# Test: Bestimmung Precision / Recall mit einem DT
Wir haben bereits diverse Matrizen mit einer SVM getestet und Precision und Recall bestimmt. In diesem Notebook bestimmen wir Precision und Recall bei der Klassifikation mit einem Decision Tree und der Klassifikaitonsmatrix.

#### Test mit Klassifikationsmatrix
* #1: Precision 0.865206402696, Recall 0.849462365591
* #2: Precision 0.85737840066, Recall 0.860215053763


In [2]:
import time
import matplotlib.pyplot as plt
import numpy as np

from imports.matrix_helper import MatrixHelper
from sklearn import tree
from sklearn.metrics import precision_recall_curve

matrix_helper = MatrixHelper()

# Read pickle
feature_matrix = matrix_helper.load_from_parse('data/feature_matrix_sparse_classification.pickle')[0]

# Create own matrices for vulenrable and not vulnerable components
vulnerable, not_vulnerable = matrix_helper.split_vulnerable_notvulnerable(feature_matrix)

# Split into training sets (2/3) and test sets (1/3)
not_vulnerable_training, not_vulnerable_test = matrix_helper.split_training_test(not_vulnerable, 2.0/3)
vulnerable_training, vulnerable_test = matrix_helper.split_training_test(vulnerable, 2.0/3)

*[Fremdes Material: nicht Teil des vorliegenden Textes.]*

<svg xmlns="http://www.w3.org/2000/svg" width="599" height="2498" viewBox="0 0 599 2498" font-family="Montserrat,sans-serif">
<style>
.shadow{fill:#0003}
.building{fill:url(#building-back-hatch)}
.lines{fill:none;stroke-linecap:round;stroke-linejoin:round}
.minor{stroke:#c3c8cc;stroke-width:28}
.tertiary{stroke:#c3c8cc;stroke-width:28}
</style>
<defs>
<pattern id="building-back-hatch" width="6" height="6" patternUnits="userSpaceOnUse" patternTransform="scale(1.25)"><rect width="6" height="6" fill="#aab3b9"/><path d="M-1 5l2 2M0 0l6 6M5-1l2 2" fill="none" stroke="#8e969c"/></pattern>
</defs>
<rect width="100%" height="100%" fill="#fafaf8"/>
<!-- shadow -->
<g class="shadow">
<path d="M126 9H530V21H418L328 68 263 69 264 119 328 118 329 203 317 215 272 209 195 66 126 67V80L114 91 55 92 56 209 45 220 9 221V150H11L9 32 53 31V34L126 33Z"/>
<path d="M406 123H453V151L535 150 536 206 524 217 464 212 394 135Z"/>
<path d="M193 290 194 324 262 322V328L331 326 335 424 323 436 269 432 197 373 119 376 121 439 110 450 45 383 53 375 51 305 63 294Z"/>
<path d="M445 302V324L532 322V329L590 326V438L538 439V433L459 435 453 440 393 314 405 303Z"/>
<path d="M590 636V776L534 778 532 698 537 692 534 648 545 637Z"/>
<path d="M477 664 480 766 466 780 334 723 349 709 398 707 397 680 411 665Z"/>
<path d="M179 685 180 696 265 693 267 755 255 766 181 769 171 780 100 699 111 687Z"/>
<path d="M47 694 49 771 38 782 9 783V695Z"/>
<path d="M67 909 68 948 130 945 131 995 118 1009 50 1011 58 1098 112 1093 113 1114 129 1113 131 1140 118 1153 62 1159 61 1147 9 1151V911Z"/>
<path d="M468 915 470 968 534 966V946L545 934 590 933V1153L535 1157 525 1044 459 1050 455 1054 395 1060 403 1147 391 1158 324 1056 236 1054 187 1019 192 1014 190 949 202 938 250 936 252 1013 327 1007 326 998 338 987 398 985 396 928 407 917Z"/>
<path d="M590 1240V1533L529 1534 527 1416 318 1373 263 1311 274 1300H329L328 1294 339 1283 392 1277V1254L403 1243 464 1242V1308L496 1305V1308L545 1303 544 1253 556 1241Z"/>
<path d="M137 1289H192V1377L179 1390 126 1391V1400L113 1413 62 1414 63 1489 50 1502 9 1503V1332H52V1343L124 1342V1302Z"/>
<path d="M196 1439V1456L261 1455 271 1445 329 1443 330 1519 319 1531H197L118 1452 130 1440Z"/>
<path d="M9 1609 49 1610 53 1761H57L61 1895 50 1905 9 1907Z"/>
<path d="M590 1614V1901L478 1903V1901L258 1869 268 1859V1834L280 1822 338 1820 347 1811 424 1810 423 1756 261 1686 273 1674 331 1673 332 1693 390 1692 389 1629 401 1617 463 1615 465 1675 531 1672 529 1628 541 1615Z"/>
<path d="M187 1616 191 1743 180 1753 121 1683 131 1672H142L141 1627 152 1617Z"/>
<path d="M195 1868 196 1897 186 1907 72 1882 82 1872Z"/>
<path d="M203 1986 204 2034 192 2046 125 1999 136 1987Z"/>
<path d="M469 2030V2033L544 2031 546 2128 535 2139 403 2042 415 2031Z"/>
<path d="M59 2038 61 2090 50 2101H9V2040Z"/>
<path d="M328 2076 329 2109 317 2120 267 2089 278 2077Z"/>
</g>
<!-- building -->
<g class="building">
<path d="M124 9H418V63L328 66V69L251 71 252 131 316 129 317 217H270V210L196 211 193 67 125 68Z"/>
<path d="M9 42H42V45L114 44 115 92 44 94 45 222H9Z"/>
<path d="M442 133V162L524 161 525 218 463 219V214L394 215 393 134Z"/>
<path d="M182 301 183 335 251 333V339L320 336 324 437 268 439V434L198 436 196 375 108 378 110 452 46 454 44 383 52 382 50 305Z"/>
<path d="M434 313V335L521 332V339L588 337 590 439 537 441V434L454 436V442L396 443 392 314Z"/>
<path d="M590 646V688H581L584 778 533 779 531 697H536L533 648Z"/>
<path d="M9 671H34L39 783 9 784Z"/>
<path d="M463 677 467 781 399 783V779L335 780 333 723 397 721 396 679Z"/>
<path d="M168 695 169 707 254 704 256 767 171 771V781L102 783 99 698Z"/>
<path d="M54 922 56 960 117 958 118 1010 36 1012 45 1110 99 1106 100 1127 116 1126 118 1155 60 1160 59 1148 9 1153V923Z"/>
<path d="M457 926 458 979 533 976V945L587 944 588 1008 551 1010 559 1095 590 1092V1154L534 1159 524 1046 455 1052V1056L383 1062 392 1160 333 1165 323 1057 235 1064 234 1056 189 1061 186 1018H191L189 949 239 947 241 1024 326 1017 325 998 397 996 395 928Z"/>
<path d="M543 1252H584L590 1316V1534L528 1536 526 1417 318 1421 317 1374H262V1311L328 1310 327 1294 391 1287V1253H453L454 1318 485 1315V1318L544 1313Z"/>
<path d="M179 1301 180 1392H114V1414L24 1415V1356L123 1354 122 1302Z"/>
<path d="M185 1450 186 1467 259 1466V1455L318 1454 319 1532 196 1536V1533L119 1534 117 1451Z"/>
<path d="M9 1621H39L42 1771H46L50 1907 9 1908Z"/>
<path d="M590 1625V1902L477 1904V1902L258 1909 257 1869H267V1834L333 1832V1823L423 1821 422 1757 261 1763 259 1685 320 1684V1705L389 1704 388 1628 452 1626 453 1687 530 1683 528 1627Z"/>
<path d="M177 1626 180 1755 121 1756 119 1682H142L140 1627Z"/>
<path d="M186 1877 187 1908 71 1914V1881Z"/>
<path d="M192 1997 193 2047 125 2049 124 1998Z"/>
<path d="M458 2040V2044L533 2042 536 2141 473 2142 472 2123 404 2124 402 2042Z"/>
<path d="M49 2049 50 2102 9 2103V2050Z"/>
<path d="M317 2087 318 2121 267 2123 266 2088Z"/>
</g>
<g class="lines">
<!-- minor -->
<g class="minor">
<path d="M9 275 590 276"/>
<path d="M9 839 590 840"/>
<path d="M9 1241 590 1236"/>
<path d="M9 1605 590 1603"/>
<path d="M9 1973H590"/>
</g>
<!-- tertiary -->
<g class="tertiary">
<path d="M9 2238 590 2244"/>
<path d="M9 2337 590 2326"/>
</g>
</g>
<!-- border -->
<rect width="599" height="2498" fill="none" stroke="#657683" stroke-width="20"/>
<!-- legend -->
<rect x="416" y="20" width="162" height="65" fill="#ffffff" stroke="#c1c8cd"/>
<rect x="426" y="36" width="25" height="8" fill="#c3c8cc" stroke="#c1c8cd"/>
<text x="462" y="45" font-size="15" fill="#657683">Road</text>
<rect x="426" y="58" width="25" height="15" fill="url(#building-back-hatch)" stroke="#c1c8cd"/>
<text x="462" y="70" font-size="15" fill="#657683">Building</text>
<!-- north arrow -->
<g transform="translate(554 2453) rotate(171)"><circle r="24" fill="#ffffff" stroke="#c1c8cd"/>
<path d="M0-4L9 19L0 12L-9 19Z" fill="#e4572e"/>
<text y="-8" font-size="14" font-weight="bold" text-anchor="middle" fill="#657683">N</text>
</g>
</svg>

# Concatenate vulnerable/not-vulnerable and split into training and target matrices
training_data, training_target = matrix_helper.create_data_target(not_vulnerable_training, vulnerable_training)
test_data, test_target = matrix_helper.create_data_target(not_vulnerable_test, vulnerable_test)

start = time.time()

# create the DT classifier
clf = tree.DecisionTreeClassifier()

 # Fit classifier to the model
clf.fit(training_data, training_target)

# Predict remaining data
target_prediction = clf.predict(test_data)

# Compute Precision-Recall
precision, recall, thresholds = precision_recall_curve(test_target, target_prediction)

end = time.time()
elapsed = (end - start) / 60

# Print
print("Verwundbare Komponenten im Testset: {0:10.1f}%".format(matrix_helper.get_vulnerable_percentage(test_target)))
print("Verwundbare Komponenten in Vorhersage: {0:10.1f}%".format(matrix_helper.get_vulnerable_percentage(target_prediction)))
print('------------------------------')
print('Precision {}, Recall {}'.format(precision[1], recall[1]))
print('time: {0:10.1f}min'.format(elapsed))

Verwundbare Komponenten im Testset:       18.6%
Verwundbare Komponenten in Vorhersage:       19.0%
------------------------------
Precision 0.699757869249, Recall 0.71652892562
time:        1.4min